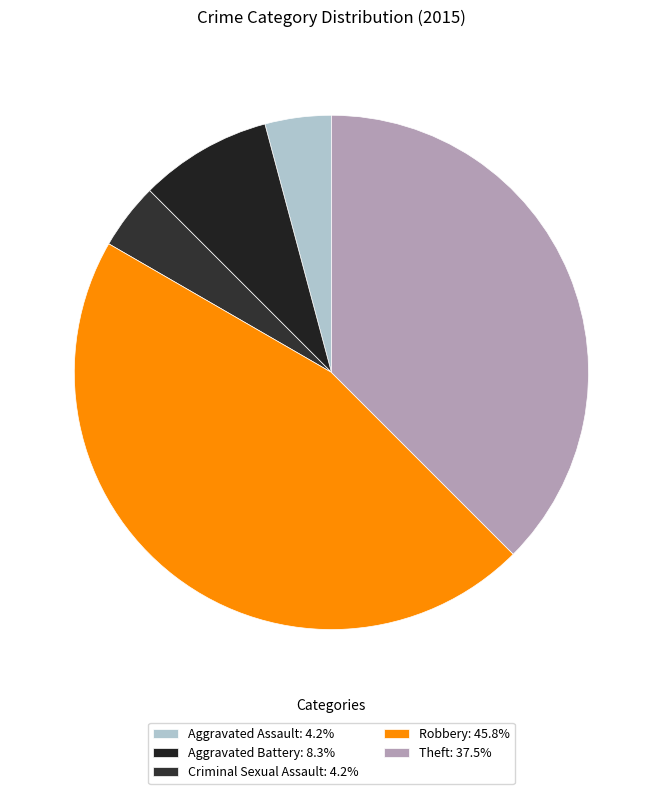

How many slices are in this pie chart?

5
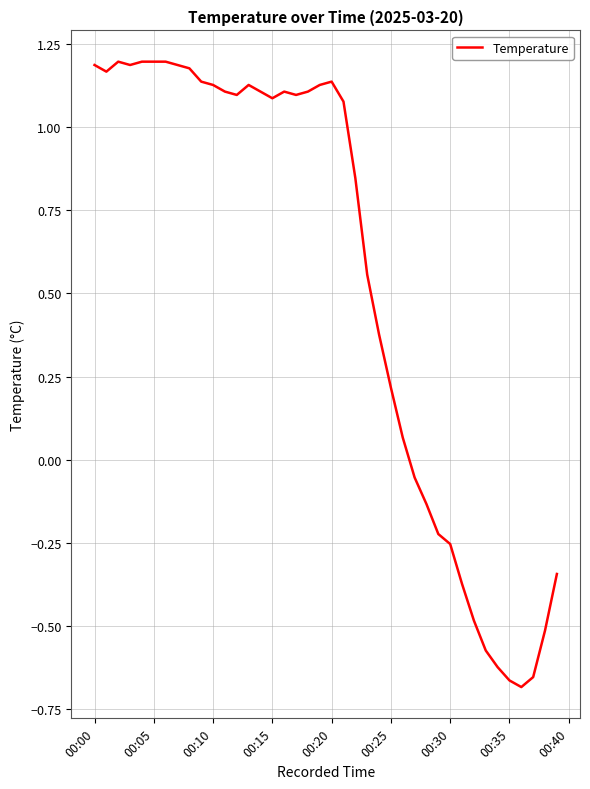

What is the difference between the second highest and minimum values?

1.9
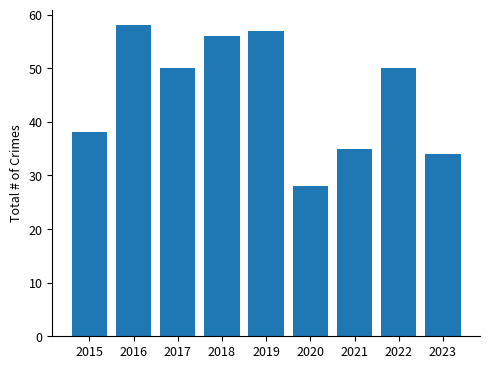

What is the difference between the values at 2015 and 2016?

20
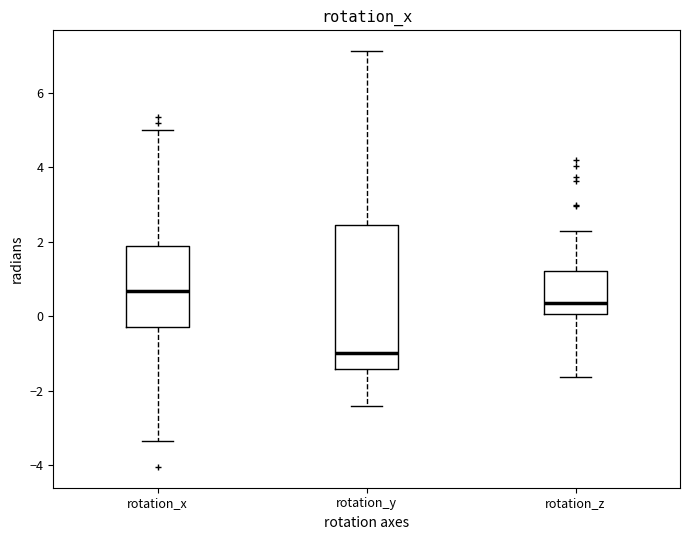

Where is the upper edge of the box for rotation_z on the y-axis? The values are not printed on the chart, so give them approximately, as read against the axis.

1.2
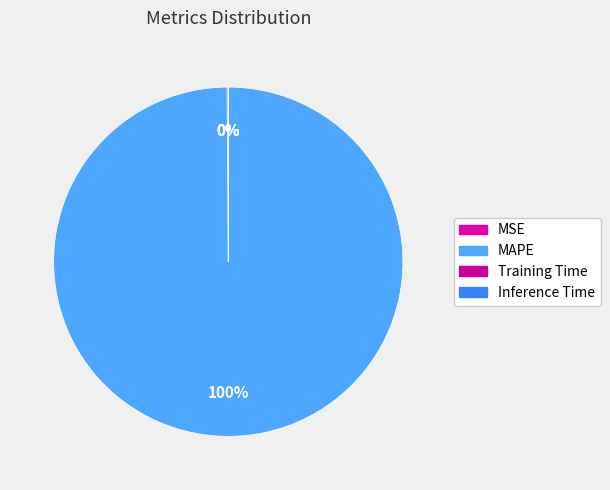

Is the sum of Training Time and Inference Time greater than half?

No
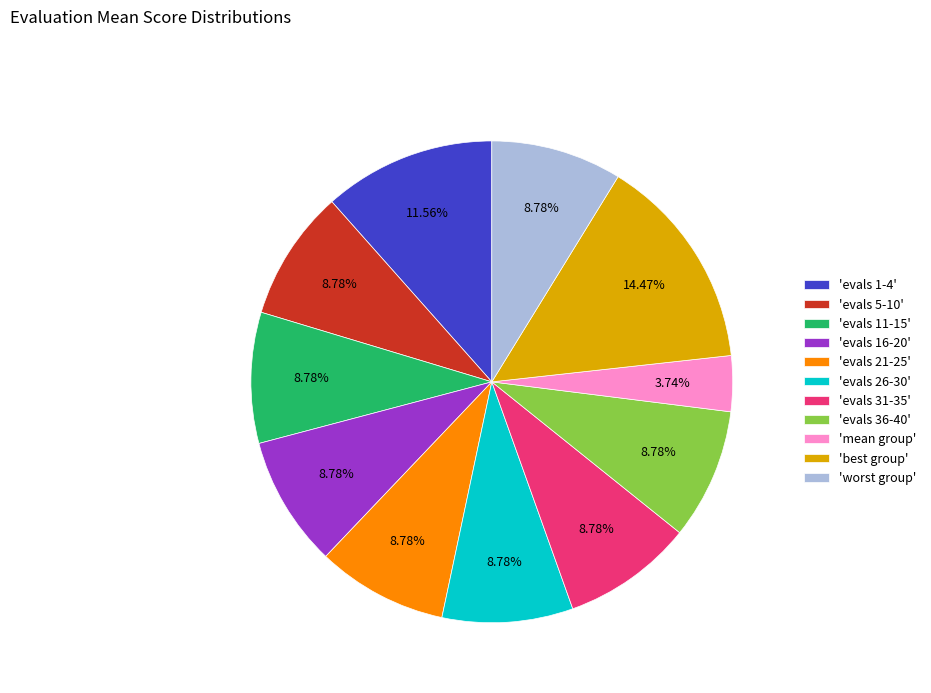

Between 'mean group' and 'evals 1-4', which is larger?

'evals 1-4'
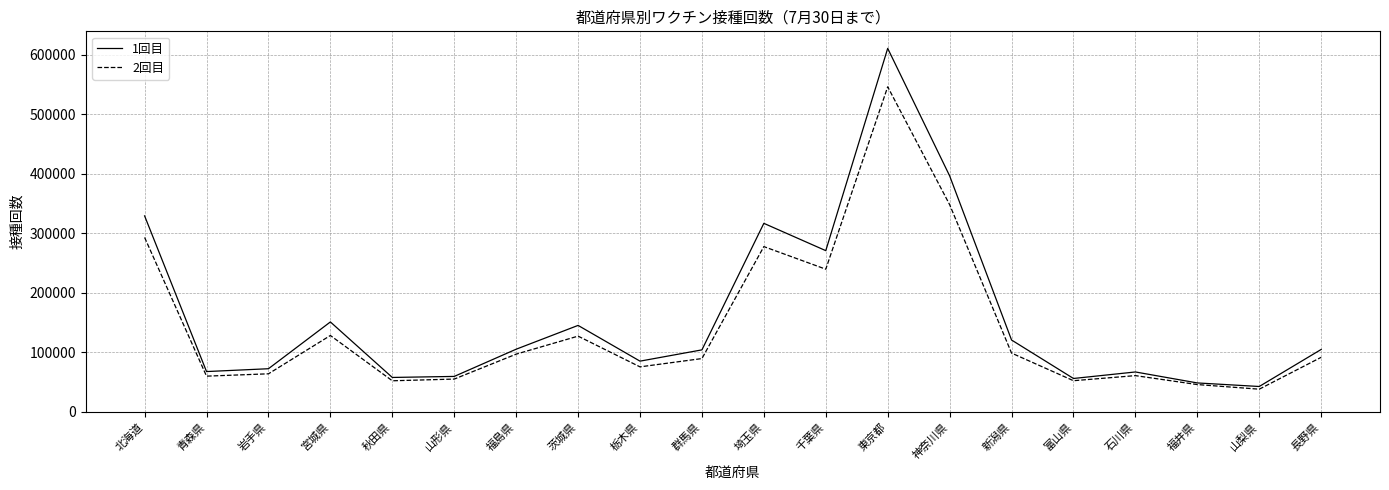

What is the sum of all 2回目 values?

2839954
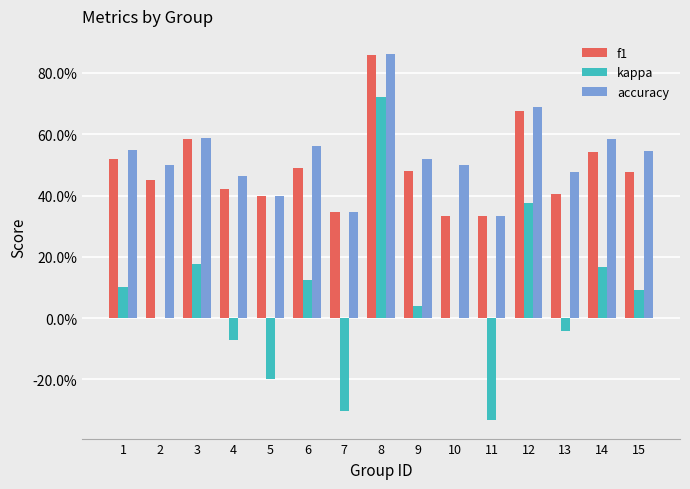

At which label is accuracy closest to 0?

11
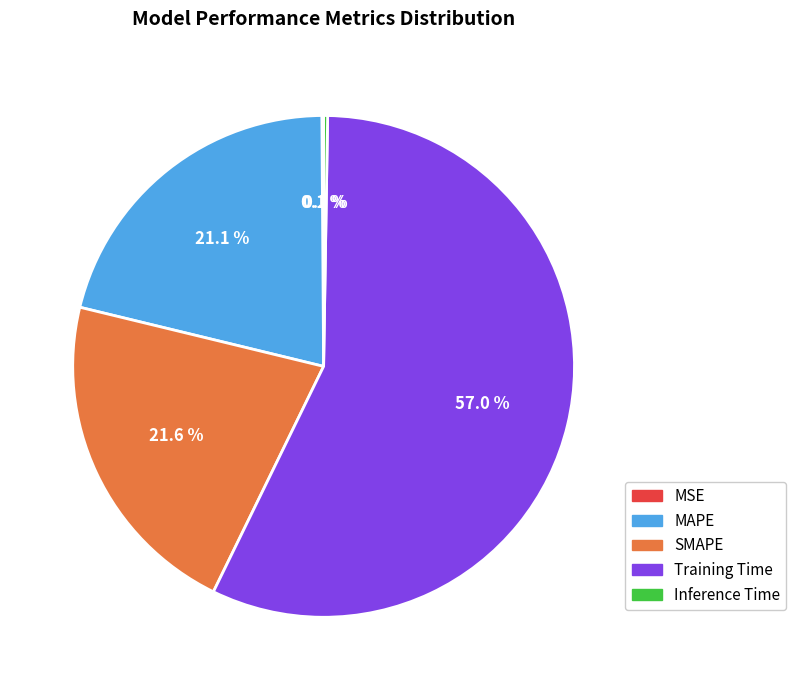

What portion of the pie excludes SMAPE?

78.4%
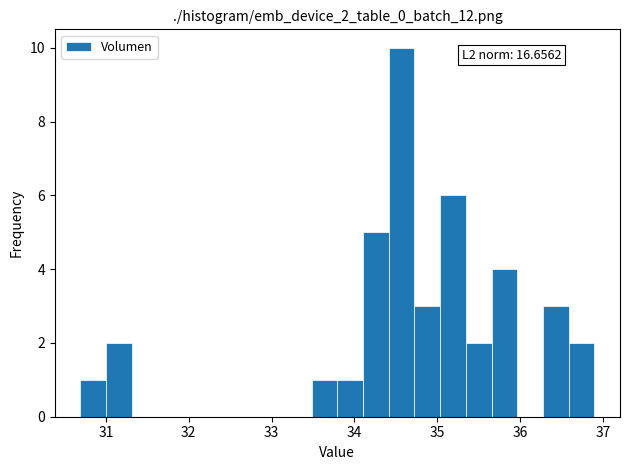

Around what value on the x-axis is the tallest bar? Give the approximate position of its centre, as read against the axis.

34.6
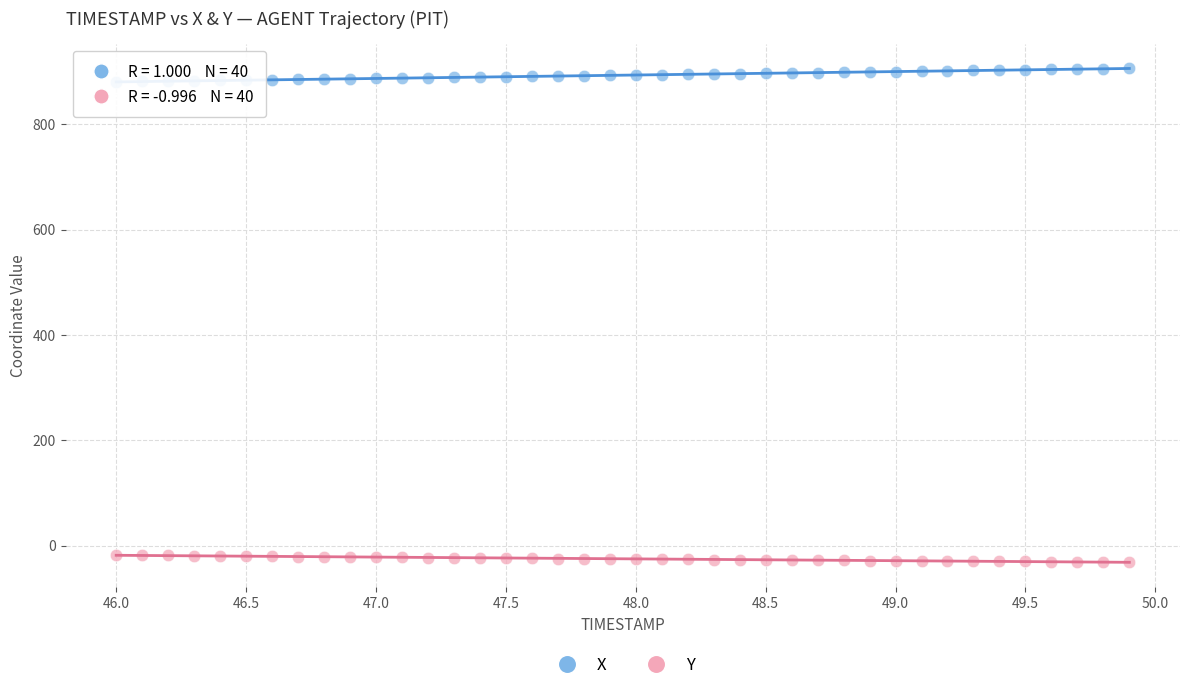

Which series reaches the maximum Y coordinate?

X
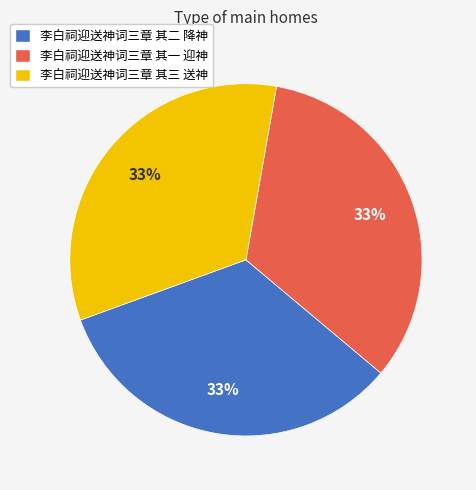

Does 李白祠迎送神词三章 其一 迎神 account for over 50% of the chart?

No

WORK TO COMPLETE:
Count the lines in the material above that contain the string "read", treating uppercase and lowercase as different, and give only the number.

WRITTEN SOLUTION:
2